CardRunners pro James ‘D_Zoo’ Hartt on why you need to ignore your hand and look at your opponent’s range
While doing a ‘leakfinder’ session with a student of mine at $1/$2 no-limit, the following situation arises.
Hero opens 3BB (3x) under the gun with A♣-5♣ and everyone folds except the button. The villain has played 31/23/13 (31% VPIP, 23% preflop raise, 13% three-bet percentage) in 13 hands so far and has no history with the hero. The flop comes 5♦-2♥-3♦.
Hero has top pair, top kicker, but more importantly needs to think about his raw equity and fold equity against this player. His raw equity is decent with top pair top kicker, but his fold equity is presumably very low, especially on this board texture. The villain has a decent gap between his VPIP and PFR in the few hands we have on him, meaning he could be a weak or passive player.
His high VPIP means he is more likely not to want to fold on this kind of board, since he has a piece of the flop, an overpair or a draw a lot of the time. Why is this important? Well, we need to be able to instantly recognise that on this board against this player, it is most likely going to take multiple barrels to get him to fold.

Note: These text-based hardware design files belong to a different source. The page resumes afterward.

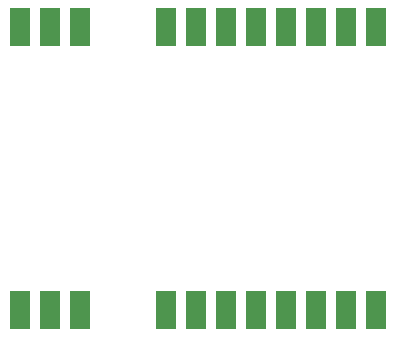
<source format=gbr>
%TF.GenerationSoftware,KiCad,Pcbnew,(6.0.5-0)*%
%TF.CreationDate,2022-05-19T17:28:55-04:00*%
%TF.ProjectId,test_project,74657374-5f70-4726-9f6a-6563742e6b69,rev?*%
%TF.SameCoordinates,Original*%
%TF.FileFunction,Paste,Top*%
%TF.FilePolarity,Positive*%
%FSLAX46Y46*%
G04 Gerber Fmt 4.6, Leading zero omitted, Abs format (unit mm)*
G04 Created by KiCad (PCBNEW (6.0.5-0)) date 2022-05-19 17:28:55*
%MOMM*%
%LPD*%
G01*
G04 APERTURE LIST*
%ADD10R,1.800000X3.200000*%
G04 APERTURE END LIST*
D10*
%TO.C,U2*%
X113424000Y-57720000D03*
X115964000Y-57720000D03*
X118504000Y-57720000D03*
X125804000Y-57720000D03*
X128344000Y-57720000D03*
X130884000Y-57720000D03*
X133424000Y-57720000D03*
X135964000Y-57720000D03*
X138504000Y-57720000D03*
X141044000Y-57720000D03*
X143584000Y-57720000D03*
X143584000Y-33720000D03*
X141044000Y-33720000D03*
X138504000Y-33720000D03*
X135964000Y-33720000D03*
X133424000Y-33720000D03*
X130884000Y-33720000D03*
X128344000Y-33720000D03*
X125804000Y-33720000D03*
X118504000Y-33720000D03*
X115964000Y-33720000D03*
X113424000Y-33720000D03*
%TD*%
M02*

</source>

If we had nothing, we would most likely need to fire three barrels, since his range is very wide preflop and almost as wide for continuing on this board postflop. As such, firing a c-bet with air and check-folding the turn would not be very good here.
As soon as our hero sees this flop he knows he will need to fire multiple barrels on good cards. Even though he has top pair, top kicker, he is willing to turn his hand into a bluff, since it is such a good spot to do so. The villain can have him beaten with overpairs, and the hand is very tricky to play for value on this board out of position.
As such, the hero c-bets $11 into the $14.25 pot and watches the villain’s timing. The quicker his reaction, the more likely he is to have draws or weaker hands, which makes firing another barrel even more profitable. As it happens, the villain calls relatively quickly and the turn is the K♥.
The King almost never hits the villain’s range, as he tends to three-bet K-K and A-K preflop and would reraise A♦-K♦ on the flop a decent percentage of the time if he flat-called preflop with it. High offsuit cards are great cards to barrel, as the villain is likely to have a pure float and will fold a lot of draws, or call and fold a lot of rivers.
The final shot
Since a lot of his draws contain a combo such as pair plus flush draw or overcards plus a gutshot, we definitely need to fire a third barrel once we bet this turn. Judging by his preflop stats, he could be the type of player to call on the button loosely with A-x and would now be floating the flop with his overcards and gutshot draw.
Again we are thinking raw equity and fold equity. Our raw equity stays around the same (we have a marginal value hand out of position on a draw-heavy board) and our fold equity does not change much either – as mentioned, his draws can contain combos which means he is less likely to fold the turn no matter what it is. He will be folding floats and naked draws some of the time, so if he calls we can give him a narrower range of 6-6 through T-T and combo draws.
Hero bets $28 into $35.15 and again is called relatively quickly. The river is the J♠, which is a tremendous river based on all the factors. It hits our perceived UTG opening range and it doesn’t help the villain’s wider range of draws and smaller pairs that now face two overcards on the board. The hero fires $60 into $90, which is a value-sized river bet, and the villain quickly folds.